The Unteraargau is the lower watershed of the Aar River in the Swiss canton of Aargau.

==Geography==
It corresponds approximately to the canton's southwestern districts of Aarau, Brugg, Kulm, Lenzburg and Zofingen. The Unteraargau includes that portion of the Aar valley between Aarau and the Klingnauer Stausee, as well as the Aar tributary valleys of the Aabach, Suhre, Wigger and Wyna rivers. It also includes some parts of the Jura Mountains.

==History==
The region was held by the Swabian counts of Lenzburg and Kyburg, in 1264 it fell to the House of Habsburg. It is sometimes called the Berner Aargau, with reference to its incorporation into the territory of Bern from 1415 to 1798. Until 1415, the region belonged to the Further Austrian possessions of Archduke Frederick IV of Habsburg. When he was outlawed by Emperor Sigismund of Luxembourg, his territories were forfeit. His former subjects agreed to acquire the land, and the Bernese citizens of the Swiss Confederacy were the first on the ground.
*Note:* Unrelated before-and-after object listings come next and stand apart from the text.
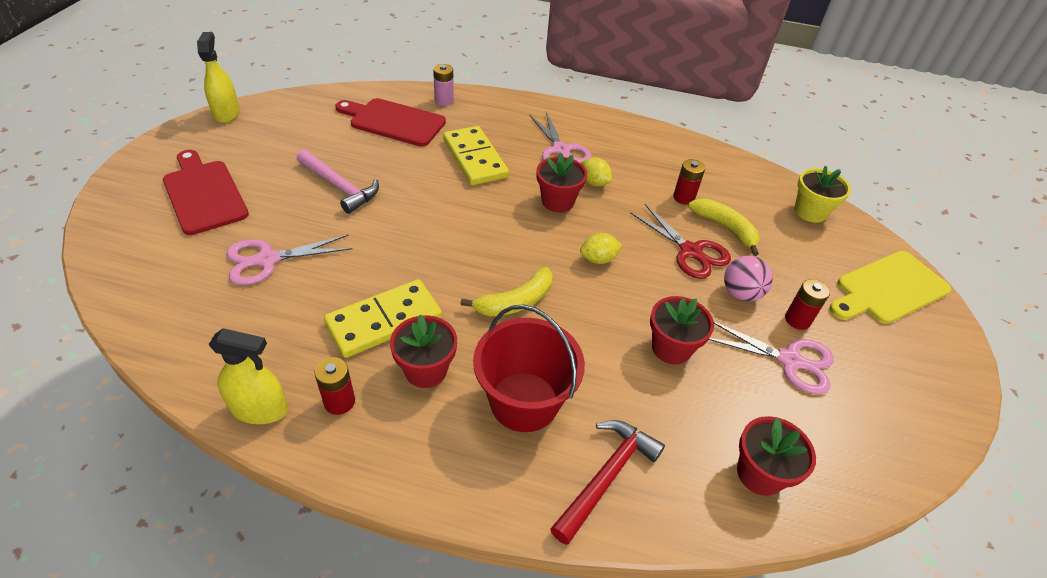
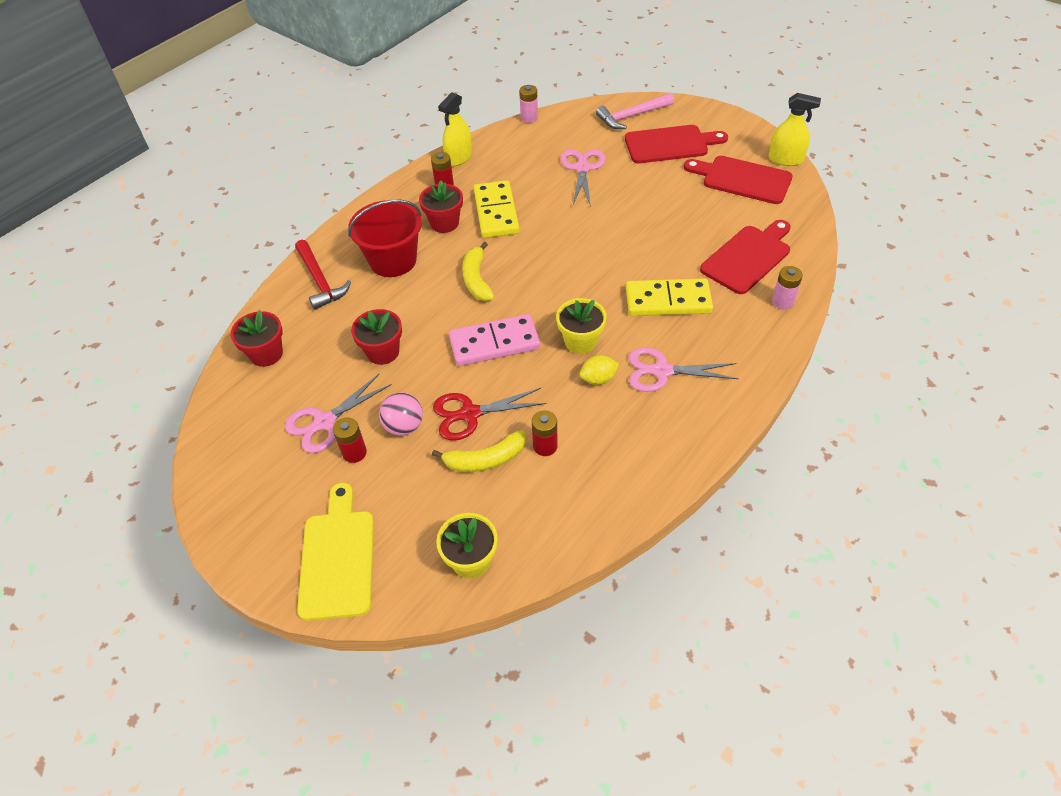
camera: 120 degrees right, 5 degrees up
(135, 349) = (529, 118): none -> pink battery
(268, 136) = (742, 179): none -> red cutting board
(340, 186) = (654, 210): pink hammer -> pink hammer (632, 116)
(557, 201) = (580, 341): red flower pot -> yellow flower pot
(598, 259) = (494, 343): yellow lemon -> pink domino

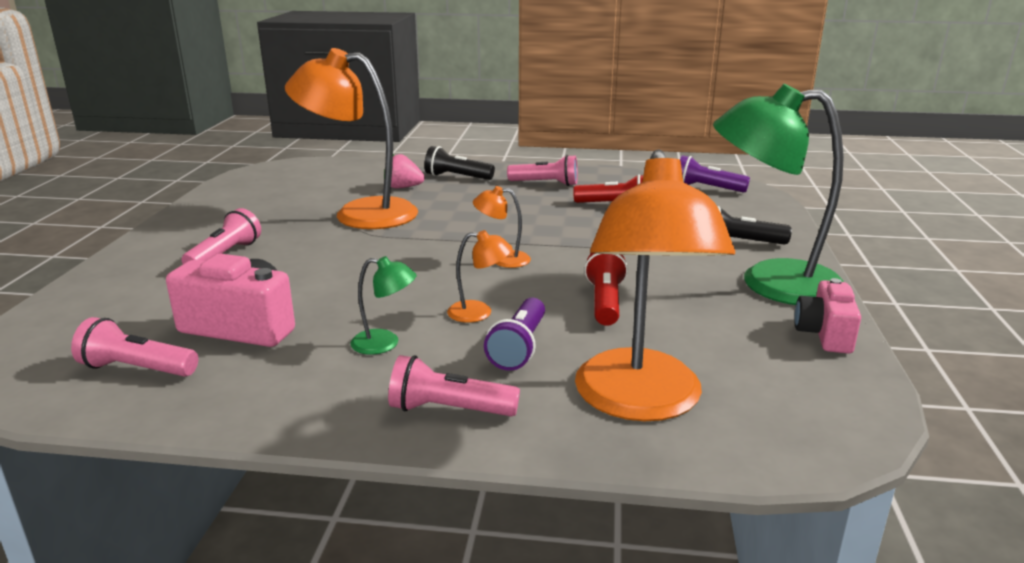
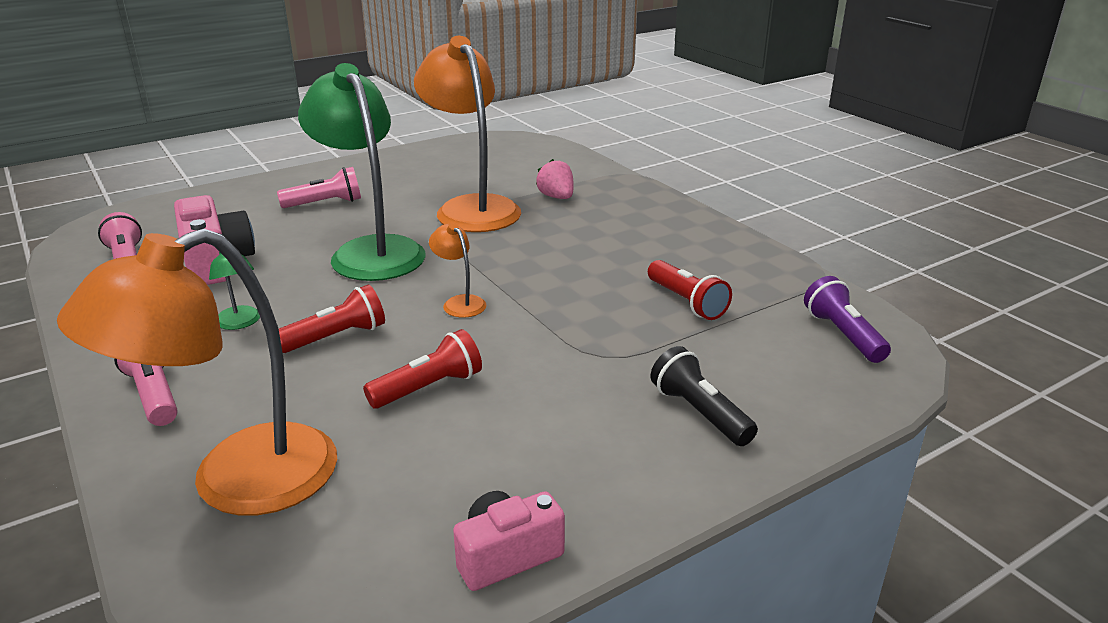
camera: 50 degrees right, 5 degrees up
(457, 177) = (622, 205): black flashlight -> none
(479, 312) = (336, 337): orange lamp -> red flashlight
(519, 347) = (288, 381): purple flashlight -> none
(545, 184) = (682, 247): pink flashlight -> none
(770, 283) = (608, 472): green lamp -> green lamp (371, 251)

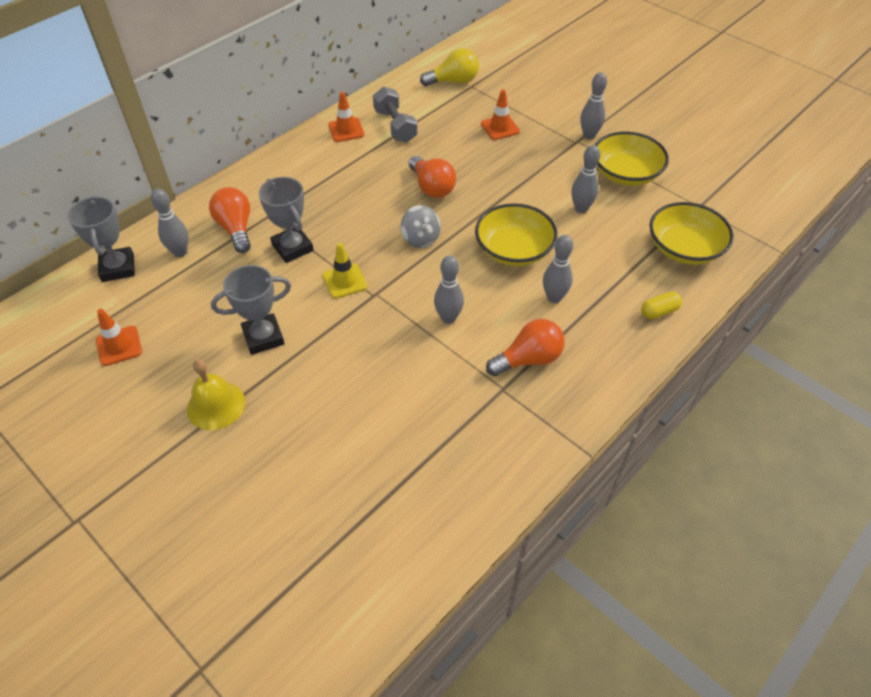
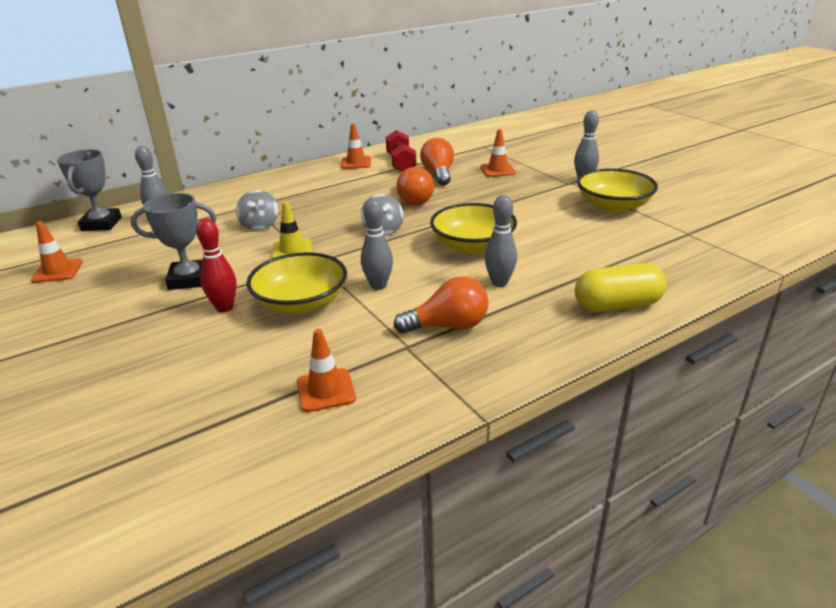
camera: 15 degrees right, 20 degrees down
(216, 405) = (106, 321): yellow bell -> none
(236, 228) = (219, 210): orange light bulb -> orange light bulb (438, 174)
(292, 248) = (260, 225): grey trophy -> grey spinning top
(319, 369) = (224, 308): none -> red bowling pin
(395, 126) = (401, 163): grey dumbbell -> red dumbbell
(453, 81) = (468, 143): yellow light bulb -> none
(456, 449) = (326, 390): none -> orange traffic cone
(581, 209) = (556, 224): grey bowling pin -> none
(659, 312) = (617, 305): yellow capsule -> yellow capsule, size x1.79
(684, 248) = (662, 261): yellow bowl -> yellow bowl (301, 303)

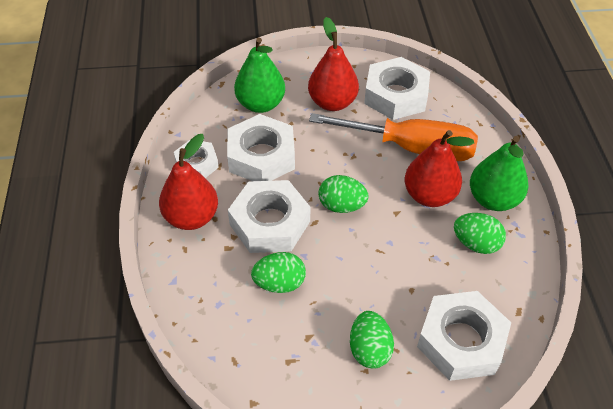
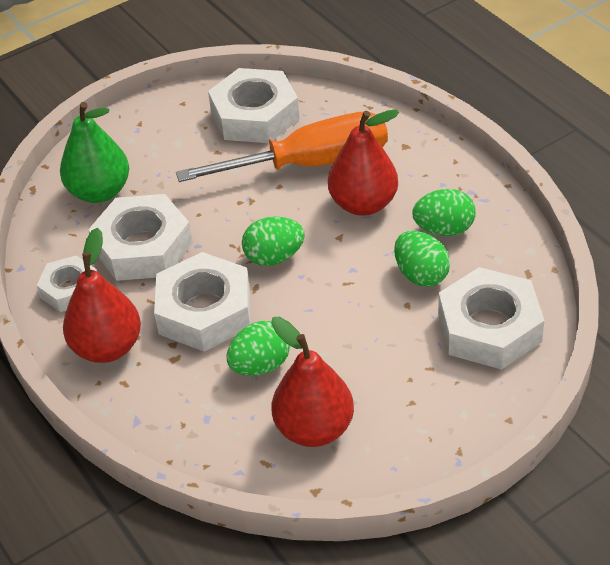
camera: 25 degrees left, 5 degrees down
(332, 102) = (186, 154): red pear -> red pear (314, 428)
(369, 349) = (402, 381): green egg -> green egg (421, 275)
(493, 199) = (433, 178): green pear -> none

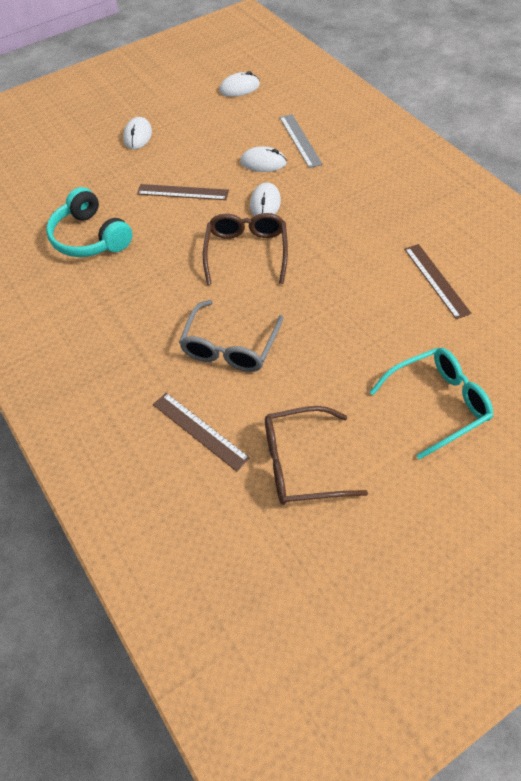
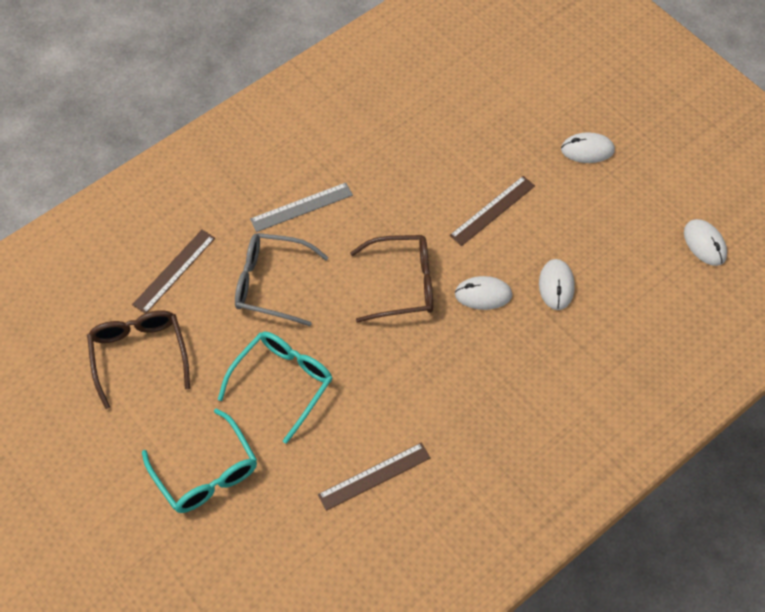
camera: 80 degrees right, 5 degrees up
(90, 237) = (412, 138): turquoise headphones -> none
(182, 192) = (492, 210): brown ruler -> brown ruler turned 45 degrees clockwise
(300, 140) = (605, 322): grey ruler -> grey ruler (301, 207)
(341, 341) = (283, 383): none -> turquoise glasses

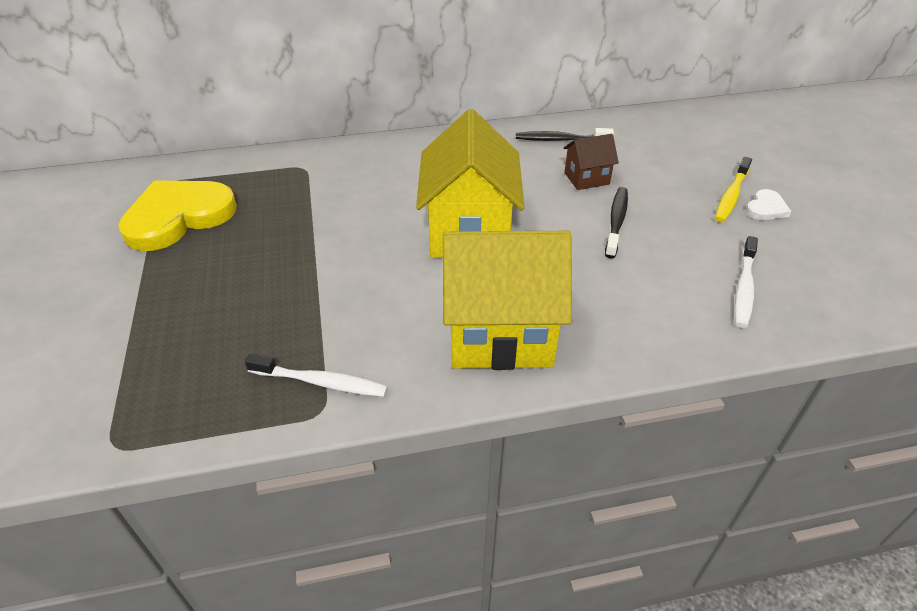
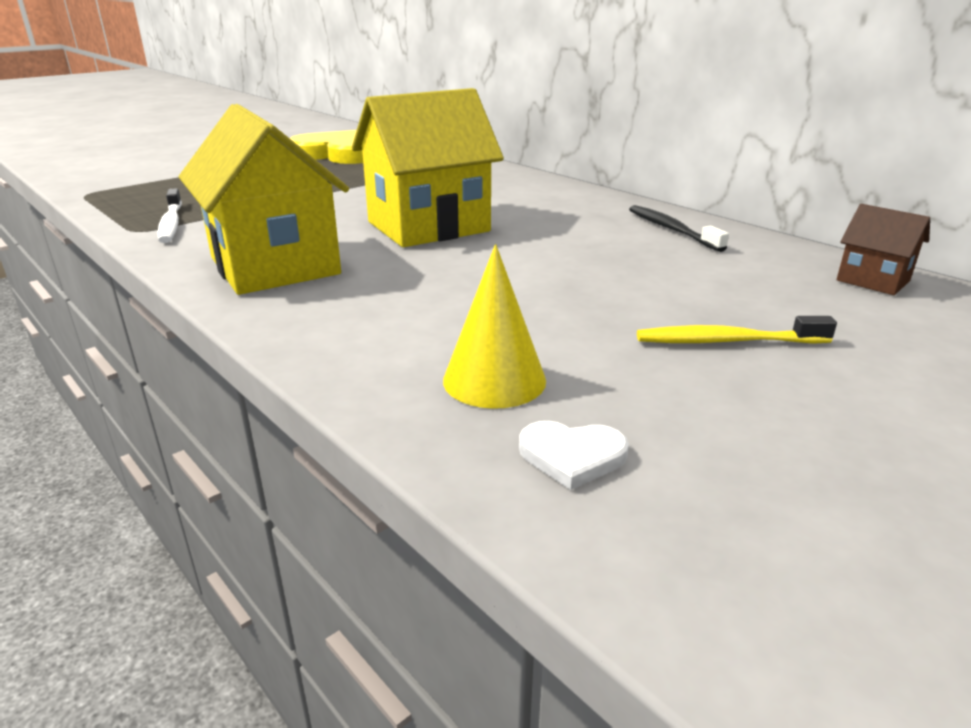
camera: 60 degrees right, 15 degrees down
(586, 178) = (611, 254): brown house -> brown house (873, 280)
(616, 222) = (541, 282): black toothbrush -> none
(744, 287) = (494, 380): white toothbrush -> yellow cone
(766, 208) = (739, 372): white heart -> white heart (572, 456)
The area was then consolidated with the Oberaargau into one region after the conquest by the city of Bern. When Bern lost its old power with the invasion by French troops after the French Revolution in 1798, the Unteraargau became the modern canton of Aargau. The boundary between the Oberaargau and Unteraargau was fixed in 1798 along the Wigger River. In 1802, however, it was shifted west to the river Murg. This action was confirmed by the Act of Mediation of Napoleon in 1803 and the Congress of Vienna in 1815.